==== EXCERPT TO READ

Skip to content
New issue

Have a question about this project? Sign up for a free GitHub account to open an issue and contact its maintainers and the community.

By clicking “Sign up for GitHub”, you agree to our terms of service and privacy statement. We’ll occasionally send you account related emails.

Already on GitHub? Sign in to your account

cmd/go: TLS handshake timeout running in qemu #50584

Closed
ppenguin opened this issue Jan 12, 2022 · 18 comments
Closed

cmd/go: TLS handshake timeout running in qemu #50584

ppenguin opened this issue Jan 12, 2022 · 18 comments
Labels
NeedsInvestigation Someone must examine and confirm this is a valid issue and not a duplicate of an existing one. WaitingForInfo Issue is not actionable because of missing required information, which needs to be provided.
Milestone

Comments

@ppenguin
Copy link

What version of Go are you using (go version)?

$ go version
go version go1.17.2 linux/arm
# in a build container based on debian stretch

Does this issue reproduce with the latest release?

untested

What operating system and processor architecture are you using (go env)?

go env Output
$ go env
GO111MODULE=""
GOARCH="arm"
GOBIN=""
GOCACHE="/builds/r/rcnode/.gocache-arm/go-build"

========
==== RECORDS SUPPLIED

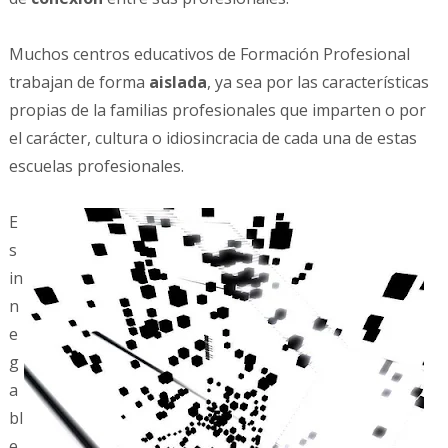
Muchos centros educativos de Formación Profesional
trabajan de forma
aislada
, ya sea por las características
propias de la familias profesionales que imparten o por
el carácter, cultura o idiosincracia de cada una de estas
escuelas profesionales.
E
s
in
n
e
g
a
bl
e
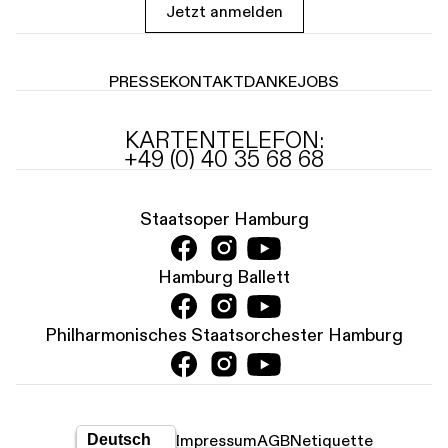
Jetzt anmelden
PRESSE
KONTAKT
DANKE
JOBS
KARTENTELEFON:
+49 (0) 40 35 68 68
Staatsoper Hamburg
Hamburg Ballett
Philharmonisches Staatsorchester Hamburg
Impressum
AGB
Netiquette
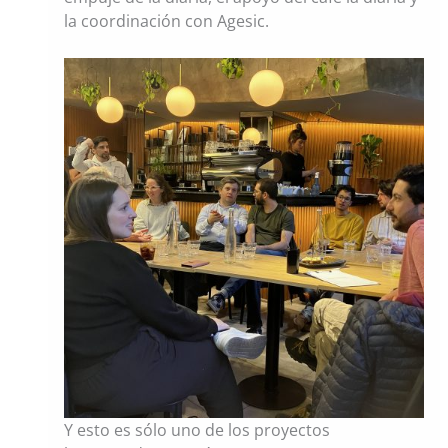
la coordinación con Agesic.
Y esto es sólo uno de los proyectos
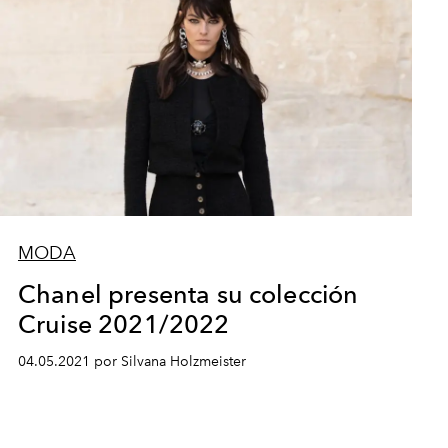
MODA
Chanel presenta su colección
Cruise 2021/2022
04.05.2021 por Silvana Holzmeister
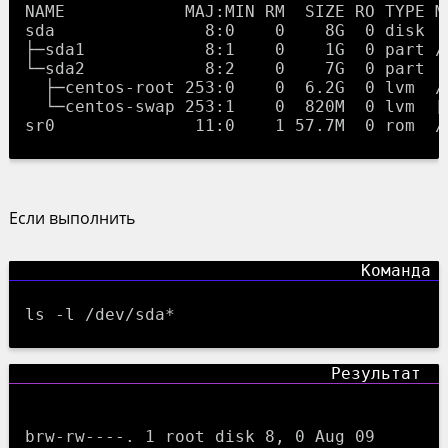
NAME            MAJ:MIN RM  SIZE RO TYPE MO
sda               8:0    0    8G  0 disk 

├─sda1            8:1    0    1G  0 part /b
└─sda2            8:2    0    7G  0 part 

  ├─centos-root 253:0    0  6.2G  0 lvm  /

  └─centos-swap 253:1    0  820M  0 lvm  [S
Если выполнить
ls -l /dev/sda*
brw-rw----. 1 root disk 8, 0 Aug 09 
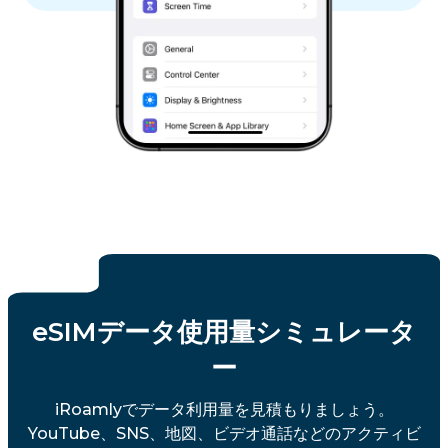
eSIMデータ使用量シミュレータ
ー
iRoamlyでデータ利用量を見積もりましょう。
YouTube、SNS、地図、ビデオ通話などのアクティビ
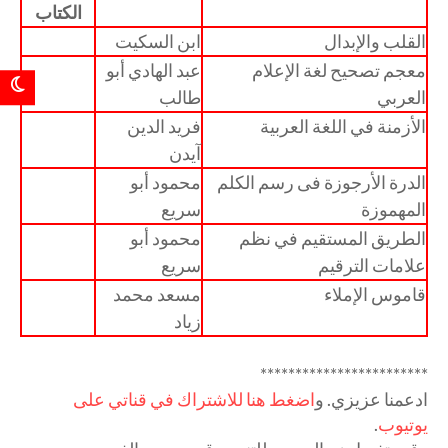
الكتاب
القلب والإبدال
ابن السكيت
معجم تصحيح لغة الإعلام
عبد الهادي أبو
العربي
طالب
الأزمنة في اللغة العربية
فريد الدين
آيدن
الدرة الأرجوزة فى رسم الكلم
محمود أبو
المهموزة
سريع
الطريق المستقيم في نظم
محمود أبو
علامات الترقيم
سريع
قاموس الإملاء
مسعد محمد
زياد
************************
ادعمنا عزيزي. و
اضغط هنا للاشتراك في قناتي على
يوتيوب
.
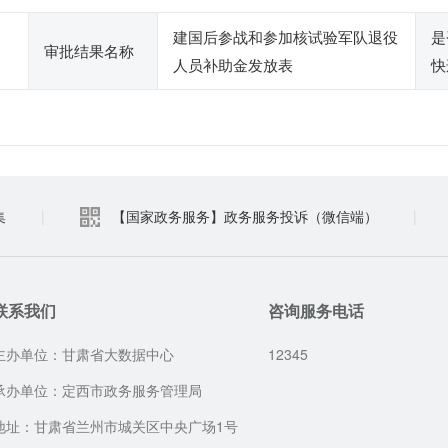
建国后参战和参加核试验军队退役
是
审批结果名称
人员补助金发放表
快
集
|
【国家政务服务】政务服务投诉（微信端）
|
联系我们
咨询服务电话
主办单位：甘肃省大数据中心
12345
承办单位：定西市政务服务管理局
地址：甘肃省兰州市城关区中央广场1号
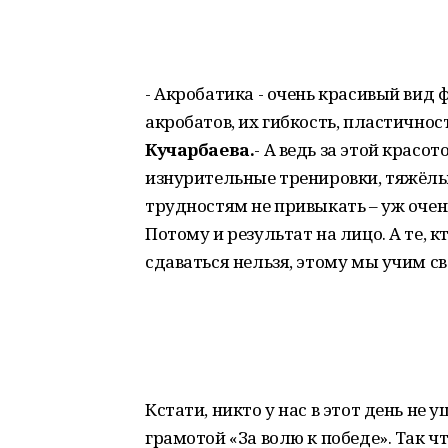
- Акробатика - очень красивый вид
акробатов, их гибкость, пластичнос
Кучарбаева.
- А ведь за этой красо
изнурительные тренировки, тяжёл
трудностям не привыкать – уж очен
Потому и результат на лицо. А те, к
сдаваться нельзя, этому мы учим св
Кстати, никто у нас в этот день не
грамотой «За волю к победе». Так ч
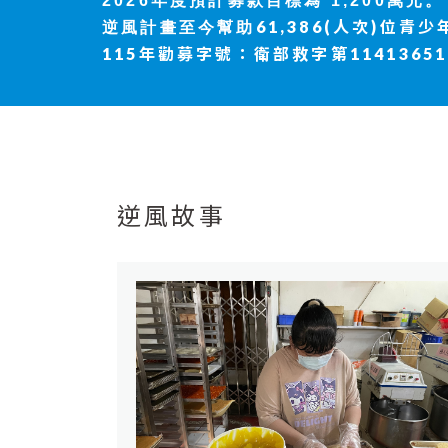
2026年度
預計募款目標為 1,200萬元。
61,386(人次)位青少
逆風計畫至今幫助
115年勸募字號：衛部救字第11413651
逆風故事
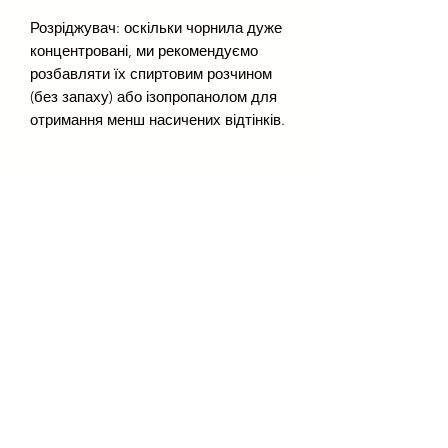
Розріджувач: оскільки чорнила дуже
концентровані, ми рекомендуємо
розбавляти їх спиртовим розчином
(без запаху) або ізопропанолом для
отримання менш насичених відтінків.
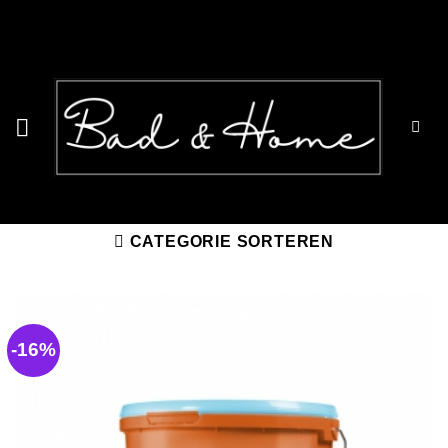
Ga
naar
inhoud
CATEGORIE SORTEREN
-16%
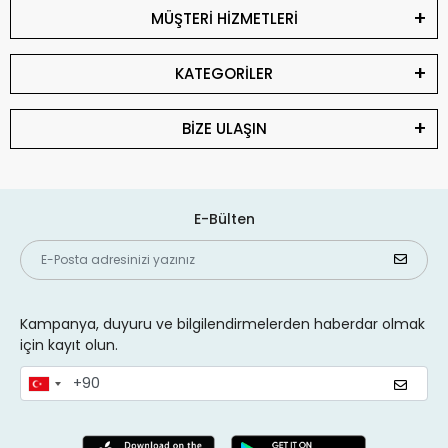
MÜŞTERİ HİZMETLERİ
KATEGORİLER
BİZE ULAŞIN
E-Bülten
Kampanya, duyuru ve bilgilendirmelerden haberdar olmak
için kayıt olun.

========

Continue the issue report on the Go TLS handshake timeout in qemu from the point where it stops.

# RESPONSE:
GOENV="/root/.config/go/env"
GOEXE=""
GOEXPERIMENT=""
GOFLAGS=""
GOHOSTARCH="arm"
GOHOSTOS="linux"
GOINSECURE=""
GOMODCACHE="/builds/r/rcnode/.gomodcache-arm/pkg/mod"
GONOPROXY=""
GONOSUMDB=""
GOOS="linux"
GOPATH="/builds/r/rcnode/.go-arm"
GOPRIVATE=""
GOPROXY="https://goproxy.io,https://proxy.golang.org,direct"
GOROOT="/usr/local/go"
GOSUMDB="sum.golang.org"
GOTMPDIR=""
GOTOOLDIR="/usr/local/go/pkg/tool/linux_arm"
GOVCS=""
GOVERSION="go1.17.2"
GCCGO="gccgo"
GOARM="6"
AR="ar"
CC="gcc"
CXX="g++"
CGO_ENABLED="1"
GOMOD="/dev/null"
CGO_CFLAGS="-g -O2"
CGO_CPPFLAGS=""
CGO_CXXFLAGS="-g -O2"
CGO_FFLAGS="-g -O2"
CGO_LDFLAGS="-g -O2"
PKG_CONFIG="pkg-config"
GOGCCFLAGS="-fPIC -marm -pthread -fmessage-length=0 -fdebug-prefix-map=/tmp/go-build3509342896=/tmp/go-build -gno-record-gcc-switches"

(Note the directories are in a container, and /builds is mounted into it from the project dir.)

What did you do?

I built a program with a largish number of dependencies.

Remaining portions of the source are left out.